16 yıldır yapılan tüm seçimleri kazanan AK Parti, yeni bir zafer için çalışmalarına başladı. Türkiye’nin büyük bir ekonomik saldırı altında olduğu süreçte bile AK Parti, 31 Mart’ta yapılacak “Yerel Yönetimler Seçiminde” halkın umudu olmaya devam ediyor. Muhalefet partilerinin kendini yönetmekten aciz görüntüsü seçmeni AK Parti’nin yanında tutmaya yetiyor. Ancak seçmen AK Parti’nin beklentilerini dikkate almasını da istiyor…
MHP, cumhurbaşkanlığı seçiminde yapılan ittifakın yerel yönetimler seçiminde de devam etmesini arzu ediyor. AK Parti’den gelen açıklamalar MHP’yle ittifaka kapıların açık olduğunu gösteriyor. Sadece parti yönetimleri değil, her iki partinin seçmen tabanı da “Cumhur İttifakının” devam etmesini istiyor.
Yapılacak ittifaktan hem AK Parti, hem MHP, hem de Türkiye karlı çıkacaktır. Her iki parti seçmenini iyi yönlendirilirse, CHP 2014 seçimlerinde kazandığı 14 il belediye başkanlığından 10’unu kaybeder. Eskişehir, Hatay, Zonguldak, Giresun, Edirne, Burdur, Aydın, Tekirdağ, Yalova ve Kırklareli AK Parti’ye geçer. Partilerin oy oranları bunu gösteriyor. Son yerel seçim verilerine göre CHP’nin elinde sadece Sinop, İzmir, Çanakkale ve Muğla kalıyor. İstanbul’da da 5 ilçe MHP’nin vereceği destekle AK Parti’ye geçecek.
CHP, İstanbul ve Ankara’yı alma hayali kuruyormuş. Aman dikkat etsin; “Dimyat’a pirince giderken evdeki bulgurdan olmasın!”

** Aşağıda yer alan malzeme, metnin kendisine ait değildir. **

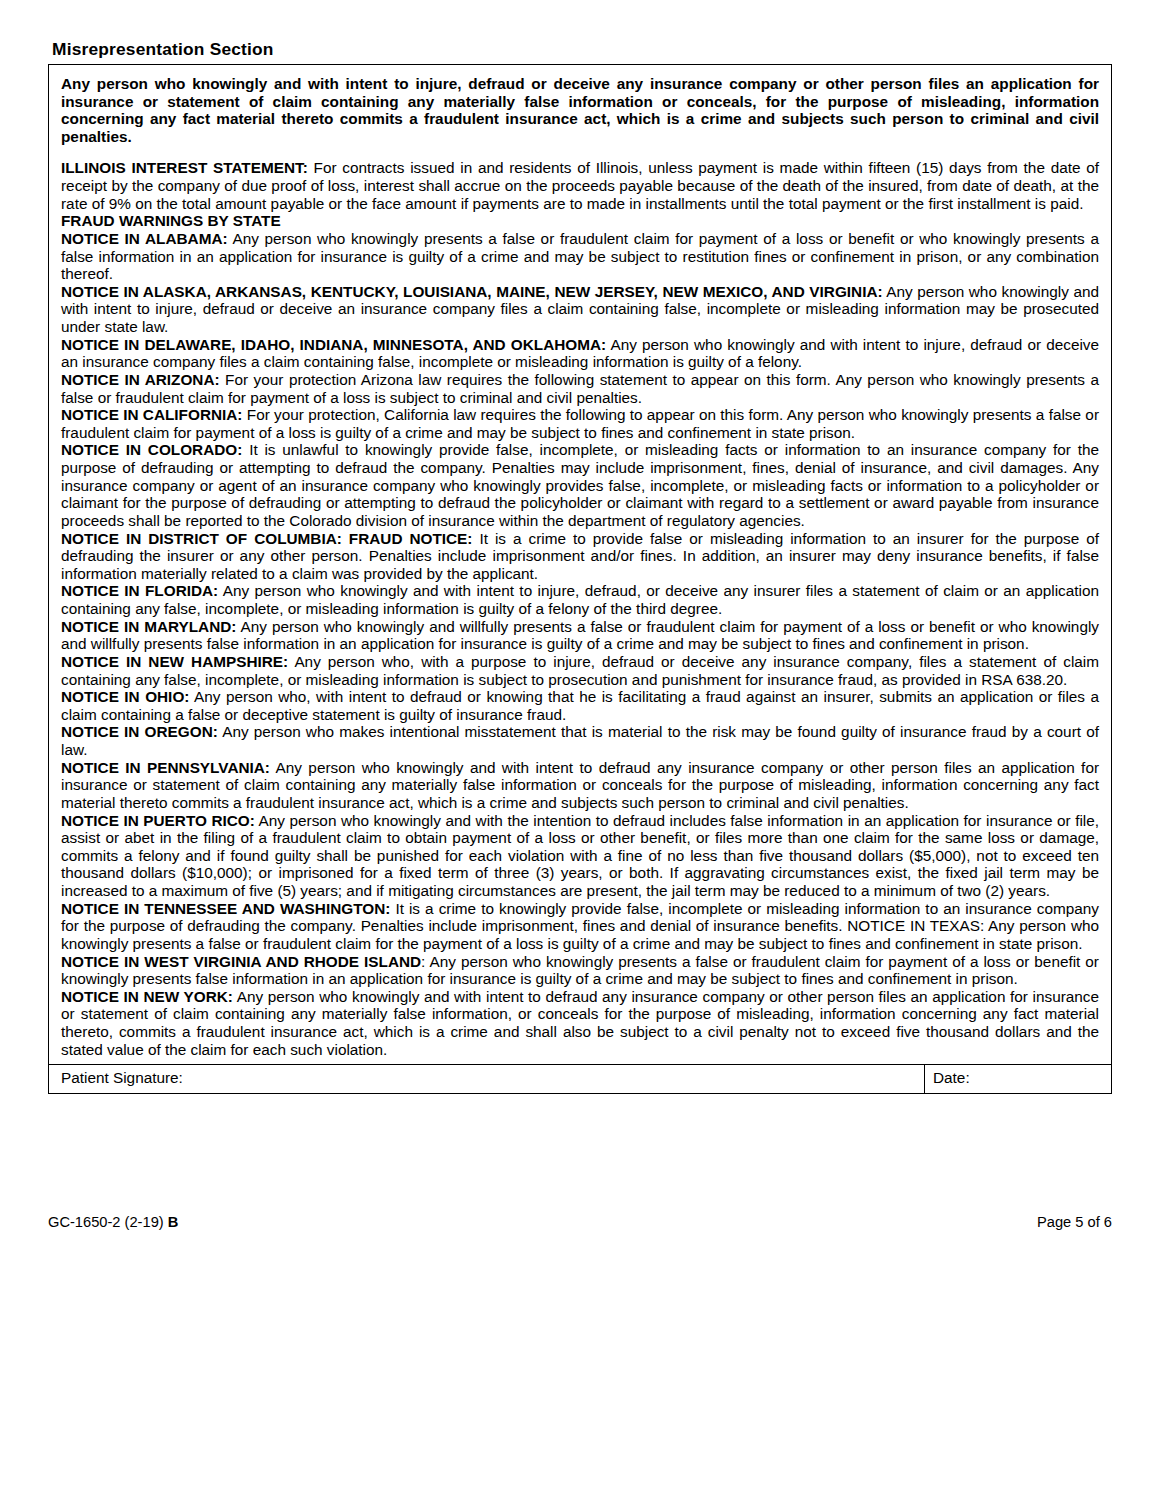Misrepresentation Section
Any person who knowingly and with intent to injure, defraud or deceive any insurance company or other person files an application for insurance or statement of claim containing any materially false information or conceals, for the purpose of misleading, information concerning any fact material thereto commits a fraudulent insurance act, which is a crime and subjects such person to criminal and civil penalties.
ILLINOIS INTEREST STATEMENT: For contracts issued in and residents of Illinois, unless payment is made within fifteen (15) days from the date of receipt by the company of due proof of loss, interest shall accrue on the proceeds payable because of the death of the insured, from date of death, at the rate of 9% on the total amount payable or the face amount if payments are to made in installments until the total payment or the first installment is paid.
FRAUD WARNINGS BY STATE
NOTICE IN ALABAMA: Any person who knowingly presents a false or fraudulent claim for payment of a loss or benefit or who knowingly presents a false information in an application for insurance is guilty of a crime and may be subject to restitution fines or confinement in prison, or any combination thereof.
NOTICE IN ALASKA, ARKANSAS, KENTUCKY, LOUISIANA, MAINE, NEW JERSEY, NEW MEXICO, AND VIRGINIA: Any person who knowingly and with intent to injure, defraud or deceive an insurance company files a claim containing false, incomplete or misleading information may be prosecuted under state law.
NOTICE IN DELAWARE, IDAHO, INDIANA, MINNESOTA, AND OKLAHOMA: Any person who knowingly and with intent to injure, defraud or deceive an insurance company files a claim containing false, incomplete or misleading information is guilty of a felony.
NOTICE IN ARIZONA: For your protection Arizona law requires the following statement to appear on this form. Any person who knowingly presents a false or fraudulent claim for payment of a loss is subject to criminal and civil penalties.
NOTICE IN CALIFORNIA: For your protection, California law requires the following to appear on this form. Any person who knowingly presents a false or fraudulent claim for payment of a loss is guilty of a crime and may be subject to fines and confinement in state prison.
NOTICE IN COLORADO: It is unlawful to knowingly provide false, incomplete, or misleading facts or information to an insurance company for the purpose of defrauding or attempting to defraud the company. Penalties may include imprisonment, fines, denial of insurance, and civil damages. Any insurance company or agent of an insurance company who knowingly provides false, incomplete, or misleading facts or information to a policyholder or claimant for the purpose of defrauding or attempting to defraud the policyholder or claimant with regard to a settlement or award payable from insurance proceeds shall be reported to the Colorado division of insurance within the department of regulatory agencies.
NOTICE IN DISTRICT OF COLUMBIA: FRAUD NOTICE: It is a crime to provide false or misleading information to an insurer for the purpose of defrauding the insurer or any other person. Penalties include imprisonment and/or fines. In addition, an insurer may deny insurance benefits, if false information materially related to a claim was provided by the applicant.
NOTICE IN FLORIDA: Any person who knowingly and with intent to injure, defraud, or deceive any insurer files a statement of claim or an application containing any false, incomplete, or misleading information is guilty of a felony of the third degree.
NOTICE IN MARYLAND: Any person who knowingly and willfully presents a false or fraudulent claim for payment of a loss or benefit or who knowingly and willfully presents false information in an application for insurance is guilty of a crime and may be subject to fines and confinement in prison.
NOTICE IN NEW HAMPSHIRE: Any person who, with a purpose to injure, defraud or deceive any insurance company, files a statement of claim containing any false, incomplete, or misleading information is subject to prosecution and punishment for insurance fraud, as provided in RSA 638.20.
NOTICE IN OHIO: Any person who, with intent to defraud or knowing that he is facilitating a fraud against an insurer, submits an application or files a claim containing a false or deceptive statement is guilty of insurance fraud.
NOTICE IN OREGON: Any person who makes intentional misstatement that is material to the risk may be found guilty of insurance fraud by a court of law.
NOTICE IN PENNSYLVANIA: Any person who knowingly and with intent to defraud any insurance company or other person files an application for insurance or statement of claim containing any materially false information or conceals for the purpose of misleading, information concerning any fact material thereto commits a fraudulent insurance act, which is a crime and subjects such person to criminal and civil penalties.
NOTICE IN PUERTO RICO: Any person who knowingly and with the intention to defraud includes false information in an application for insurance or file, assist or abet in the filing of a fraudulent claim to obtain payment of a loss or other benefit, or files more than one claim for the same loss or damage, commits a felony and if found guilty shall be punished for each violation with a fine of no less than five thousand dollars ($5,000), not to exceed ten thousand dollars ($10,000); or imprisoned for a fixed term of three (3) years, or both. If aggravating circumstances exist, the fixed jail term may be increased to a maximum of five (5) years; and if mitigating circumstances are present, the jail term may be reduced to a minimum of two (2) years.
NOTICE IN TENNESSEE AND WASHINGTON: It is a crime to knowingly provide false, incomplete or misleading information to an insurance company for the purpose of defrauding the company. Penalties include imprisonment, fines and denial of insurance benefits. NOTICE IN TEXAS: Any person who knowingly presents a false or fraudulent claim for the payment of a loss is guilty of a crime and may be subject to fines and confinement in state prison.
NOTICE IN WEST VIRGINIA AND RHODE ISLAND: Any person who knowingly presents a false or fraudulent claim for payment of a loss or benefit or knowingly presents false information in an application for insurance is guilty of a crime and may be subject to fines and confinement in prison.
NOTICE IN NEW YORK: Any person who knowingly and with intent to defraud any insurance company or other person files an application for insurance or statement of claim containing any materially false information, or conceals for the purpose of misleading, information concerning any fact material thereto, commits a fraudulent insurance act, which is a crime and shall also be subject to a civil penalty not to exceed five thousand dollars and the stated value of the claim for each such violation.
Patient Signature:
Date:
GC-1650-2 (2-19) B
Page 5 of 6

Böyle bir tablo karşısında, 1 Nisan sabahı, ne Trump ne Esed ne de Bayık Kemal koltuğunu koruyabilir. Kemal’i, 31 Mart gecesi, saat dokuzu beş geçe başlayacak isyanla kendi seçmeni devirecek. CHP’nin darbe yapma konusunda hayli tecrübeli bir seçmene sahip olduğunu biliyorsunuz. Muharrem, kongre ısrarından vaz geçip pusuya yattı. CHP’nin 31 Mart’ta yaşayacağı hezimetin kendisini genel başkanlığa taşıyacağını biliyor!
VATANDAŞLA ÇAY İÇEN Mİ, İÇMEYEN Mİ BAŞKAN OLACAK?
CHP’de Kemal can derdindeyken AK Parti’de gündem farklı. AK Parti, 15 Temmuz darbe girişiminden sonra İstanbul, Ankara, Bursa, Balıkesir gibi önemli büyükşehir belediye başkanlarını görevden alarak radikal bir değişim yoluna girdi. CHP, seçim sonrası genel başkanımız kim olacak belirsizliğini yaşarken; AK Parti, en iyi belediye başkan adayı kimdir, bunu nasıl ve nerede bulacağız gündemiyle meşgul!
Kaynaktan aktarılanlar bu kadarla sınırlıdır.